Top 5 Ways to Avoid Summer Injuries

Couple Hiking

We’re talking to you, Weekend Warrior. And you, Vacation Over-Achiever. And even you, Holiday Hiker. You know who you are – the exciting sort who takes advantage of long weekend days and to fulfill your adventurous side. The same one who comes into the office Monday morning a little worse for the wear, limping with a pulled hammie, cringing with a strained shoulder, or, heaven forbid, favoring a tweaked back. There’s nothing wrong with wanting to have a little extra fun on your days off work, of course.  However, all too often our outdoor escapades result in injuries, putting a fast and unpleasant crimp in our active summer style. Luckily, there are a few easy steps you can take to avoid summer injuries. 

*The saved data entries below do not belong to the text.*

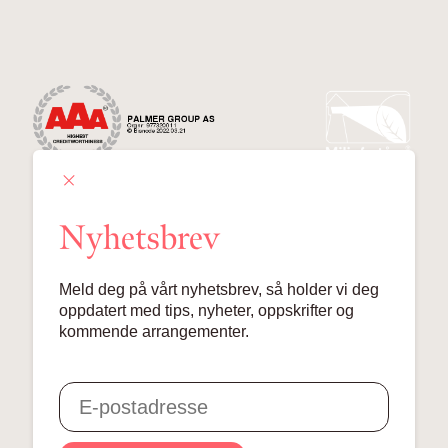
Nyhetsbrev
Palmer Group AS
Meld deg på vårt nyhetsbrev, så holder vi deg
Lille Grensen 7, 0159 Oslo
oppdatert med tips, nyheter, oppskrifter og
kommende arrangementer.
© 2024 Palmer Group AS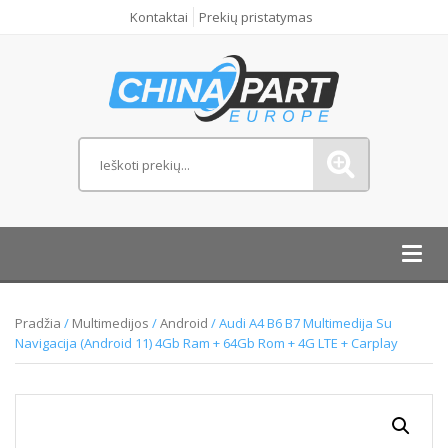
Kontaktai
Prekių pristatymas
Toggl
navig
Pradžia
/
Multimedijos
/
Android
/ Audi A4 B6 B7 Multimedija Su
Navigacija (Android 11) 4Gb Ram + 64Gb Rom + 4G LTE + Carplay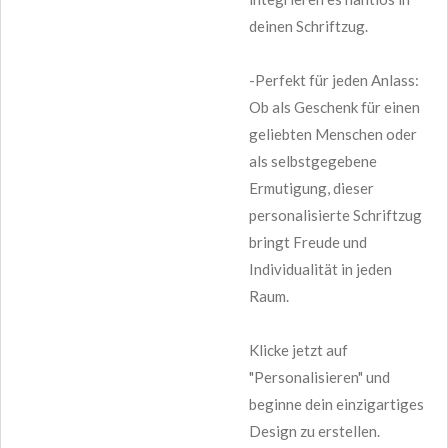
deinen Schriftzug.
-Perfekt für jeden Anlass:
Ob als Geschenk für einen
geliebten Menschen oder
als selbstgegebene
Ermutigung, dieser
personalisierte Schriftzug
bringt Freude und
Individualität in jeden
Raum.
Klicke jetzt auf
"Personalisieren" und
beginne dein einzigartiges
Design zu erstellen.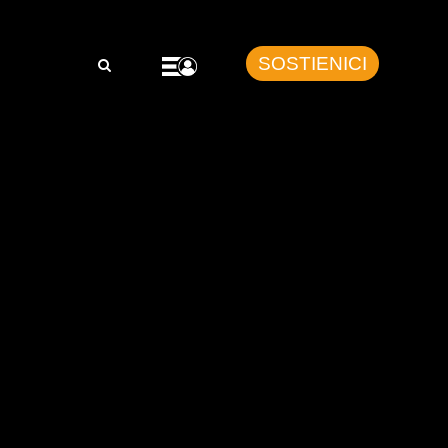
SOSTIENICI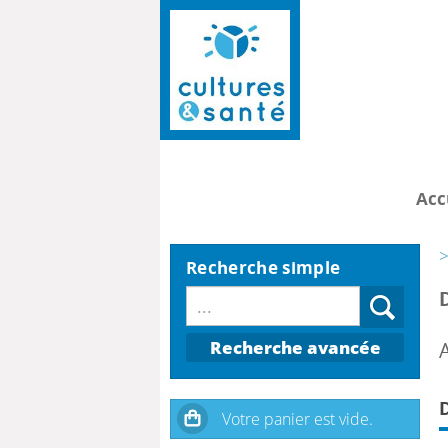
Acc
>
Recherche simple
Recherche avancée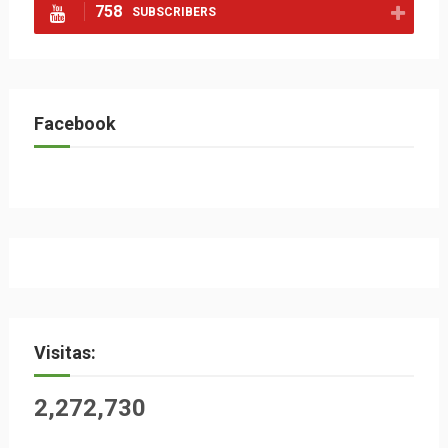
758
SUBSCRIBERS
Facebook
Visitas:
2,272,730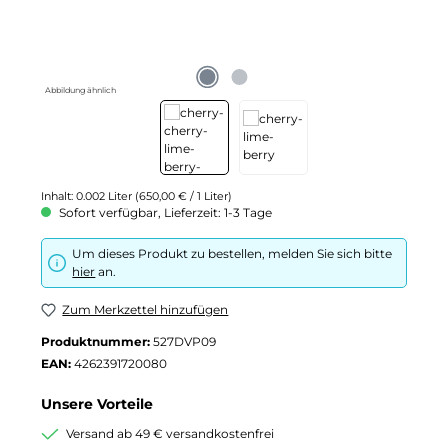
Abbildung ähnlich
Inhalt:
0.002 Liter
(650,00 € / 1 Liter)
Sofort verfügbar, Lieferzeit: 1-3 Tage
Um dieses Produkt zu bestellen, melden Sie sich bitte
hier
an.
Zum Merkzettel hinzufügen
Produktnummer:
527DVP09
EAN:
4262391720080
Unsere Vorteile
Versand ab 49 € versandkostenfrei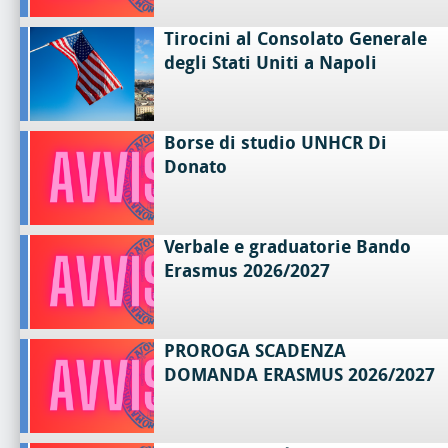
Tirocini al Consolato Generale
degli Stati Uniti a Napoli
Borse di studio UNHCR Di
Donato
Verbale e graduatorie Bando
Erasmus 2026/2027
PROROGA SCADENZA
DOMANDA ERASMUS 2026/2027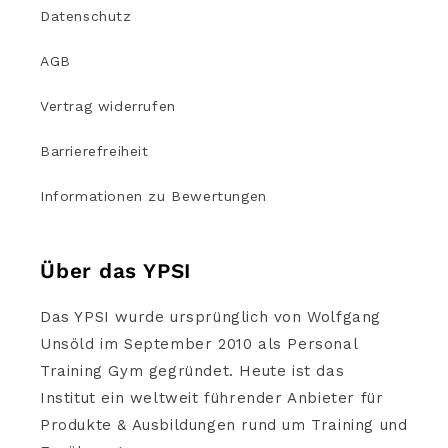
Datenschutz
AGB
Vertrag widerrufen
Barrierefreiheit
Informationen zu Bewertungen
Über das YPSI
Das YPSI wurde ursprünglich von Wolfgang
Unsöld im September 2010 als Personal
Training Gym gegründet. Heute ist das
Institut ein weltweit führender Anbieter für
Produkte & Ausbildungen rund um Training und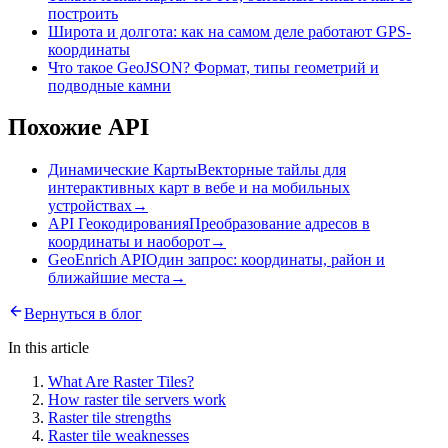
построить
Широта и долгота: как на самом деле работают GPS-
координаты
Что такое GeoJSON? Формат, типы геометрий и
подводные камни
Похожие API
Динамические Карты
Векторные тайлы для
интерактивных карт в вебе и на мобильных
устройствах
→
API Геокодирования
Преобразование адресов в
координаты и наоборот
→
GeoEnrich API
Один запрос: координаты, район и
ближайшие места
→
Вернуться в блог
In this article
What Are Raster Tiles?
How raster tile servers work
Raster tile strengths
Raster tile weaknesses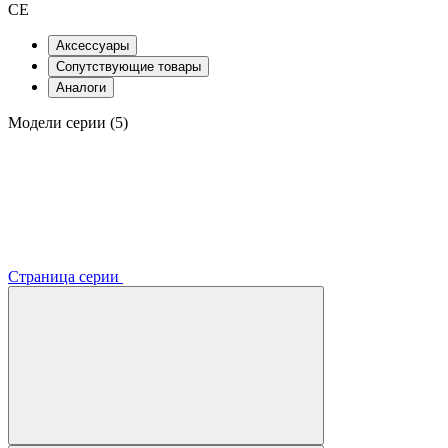
CE
Аксессуары
Сопутствующие товары
Аналоги
Модели серии (5)
Страница серии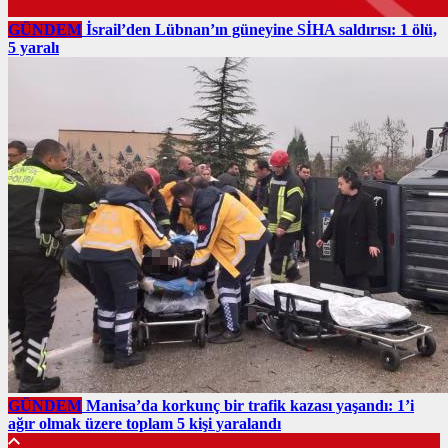
GÜNDEM
İsrail’den Lübnan’ın güneyine SİHA saldırısı: 1 ölü,
5 yaralı
GÜNDEM
Manisa’da korkunç bir trafik kazası yaşandı: 1’i
ağır olmak üzere toplam 5 kişi yaralandı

  1. Balance it out. So, you joined a summer softball league?  Good for you.  However, be sure to not let that weekly game be your only exercise.  Going from zero to 90 and back to zero again for the next six days is a great way to overstrain untrained muscles and injure yourself. Keep a steady pace of activity and weight-lifting throughout the week. Then, come game time, your performance and your experience will be even better. 
  2. Equip yourself. Just because your mom used to make you use your sibling’s bike helmet or your dad’s old baseball glove, doesn’t mean it’s a good idea for you today. Using ill-fitting or inappropriate gear can cause discomfort, compromised performance, or even injuries. Not only that, some sport gear, such as running shoes, may be past their prime even if they still look just fine. 
  3. Act your age.  Face it – while that high school letter jacket in your closet may still fit (sort of),  chances are that your athletic moves match no high schooler’s.  Respect your body’s limits, and your body will respect you.
  4. Warm up, cool down. This is one of those rules that you’ve heard so often, you might have started tuning it out.  Cold muscles springing to action equals a big risk for injury. While you should not put cold muscles (muscles that have been stationary) through a stretching routine before an athletic event, you should do a light warm-up. Going for a walk or light jog, doing a couple minute’s worth of easy jumping jacks, or even dancing to your favorite fast-paced song can effectively warm up your muscles, making them ready for action. Cooling down after the activity, with a little stretching, can help to ensure a brighter, less-sore tomorrow. 
  5. Remember to get frequent tune-ups – in the form of regular massages, of course.  Your massage therapist does so much more than lengthen your muscles and work out knots and strains. During your massage, your range of motion is being improved, blood is flowing more readily to all parts of your body, and you’ll notice a reduction in stiffness and soreness.